The Church and birthright citizenship…

With just over a month before the Supreme Court hears oral arguments on the Trump administration’s executive order limiting birthright citizenship, the U.S. Conference of Catholic Bishops has entered the fray, urging the justices to “protect God-given human dignity” by striking down what they describe as an “immoral” order.

In their amicus brief, the bishops argue that the case is not simply about constitutional interpretation: “It is a question of whether the law will affirm or deny the equal worth of those born within our common community—whether the law will protect the human dignity of all God’s children.”

There are serious legal arguments to reasonably question altering a policy that has been practiced for 128 years. That is a legitimate constitutional discussion.

But to frame the issue as though limiting automatic citizenship is “immoral” or somehow denies “God-given human dignity” is unsustainable—both logically and theologically.

Dignity, in Catholic teaching, does not come from a passport, a constitutional clause or a legislative act. It comes from being created in the image of God.

If U.S. citizenship is necessary to affirm the “equal worth” of a child, then dignity has ceased to be inherent and has instead become a concession of the state. That argument does not strengthen the Church’s moral witness—it weakens it. By tying dignity to civil status, the bishops inadvertently echo the logic of the abortion industry: rights exist because the state recognizes them.

Are children born in Mexico, Nigeria, Poland, or the Philippines any less bearers of God-given dignity because they lack U.S. citizenship? Of course not. The suggestion collapses under its own weight.

If citizenship, instead, is the indispensable instrument for affirming human dignity, then consistency would demand extending U.S. citizenship to all eight billion people on the planet. How is this Catholic teaching?
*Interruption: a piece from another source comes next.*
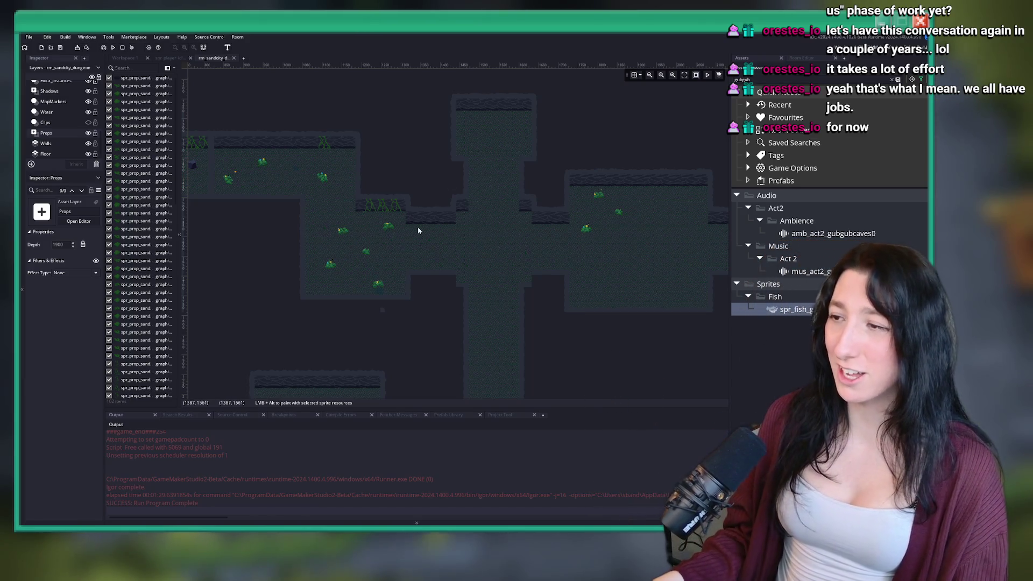
On the Props layer, move three prop sprites left and up, then far to the right.
{"action": "scroll", "coordinate": [418, 230], "scroll_direction": "right", "scroll_amount": 3}
{"action": "scroll", "coordinate": [446, 199], "scroll_direction": "up", "scroll_amount": 1}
The United States is not some moral outlier for questioning birthright citizenship. In the European Union, 18 of the 27 member states either lack or significantly restrict automatic birthright citizenship, relying primarily on citizenship by bloodline. These are the same Western democracies often invoked as humane exemplars.

The bishops’ brief leans on biblical and traditional language, but the citations feel strained and disconnected from the legal reality of the case. The Fourteenth Amendment is a constitutional provision, not a sacramental formula.
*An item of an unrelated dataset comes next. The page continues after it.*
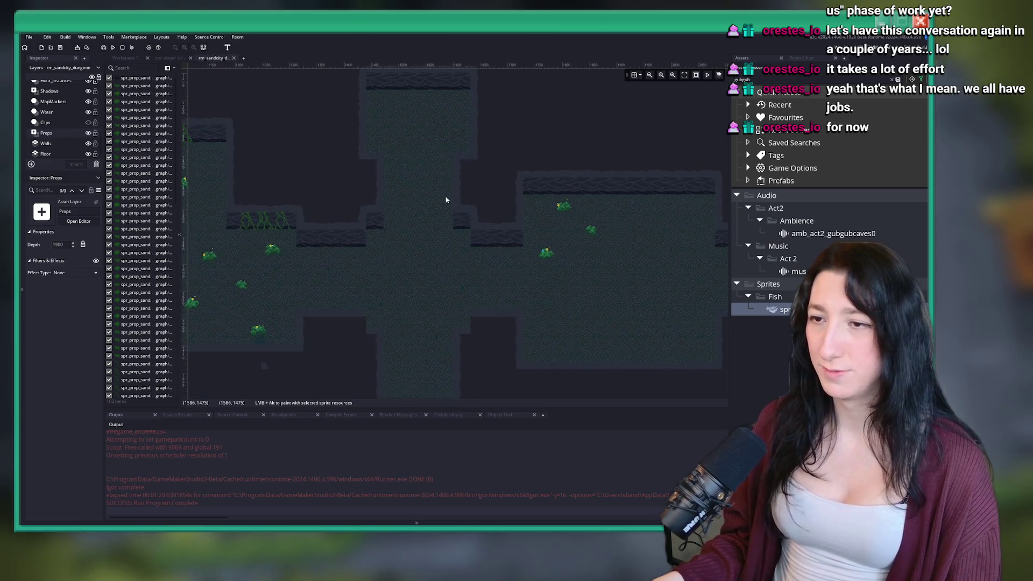
{"action": "scroll", "coordinate": [446, 200], "scroll_direction": "left", "scroll_amount": 3}
{"action": "left_click_drag", "start_coordinate": [428, 333], "coordinate": [391, 305]}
Conflating immigration enforcement with a denial of divine image-bearing confuses categories that Catholic social teaching has always carefully distinguished: the inherent dignity of the person and the prudential authority of the state.

As I have insisted: the Church absolutely has the right—and at times the duty—to challenge how immigration laws are enforced. But that is different from declaring that any limitation on automatic citizenship constitutes a moral assault on the human person.

One further detail raises serious concern. 

The USCCB chose Wilmer Cutler Pickering Hale and Dorr LLP to represent them in this filing.

This is a firm that supported same-sex “marriage” in the lead-up to the Supreme Court’s decision in Obergefell, and that supported abortion positions in the Dobbs litigation, including representing Planned Parenthood affiliates in state cases triggered by Dobbs.

How does that square with the claim to uphold a “consistent ethic of life”? When the bishops partner with a firm that has defended legal positions directly opposed to Catholic moral teaching on marriage and the sanctity of life, it sends a message—whether intended or not—about priorities and alliances.

Was no other law firm available?

At a moment when the country is engaged in serious debates over sovereignty, constitutional interpretation, immigration policy, and national identity, the bishops have a crucial contribution to make in the debate about how to humanely enforce immigration at this moment in our country.

But we need to work from the arguments that are intellectually rigorous and authentically grounded in the Church’s tradition, not slogans that blur theology and public policy.

The credibility of their witness depends on it.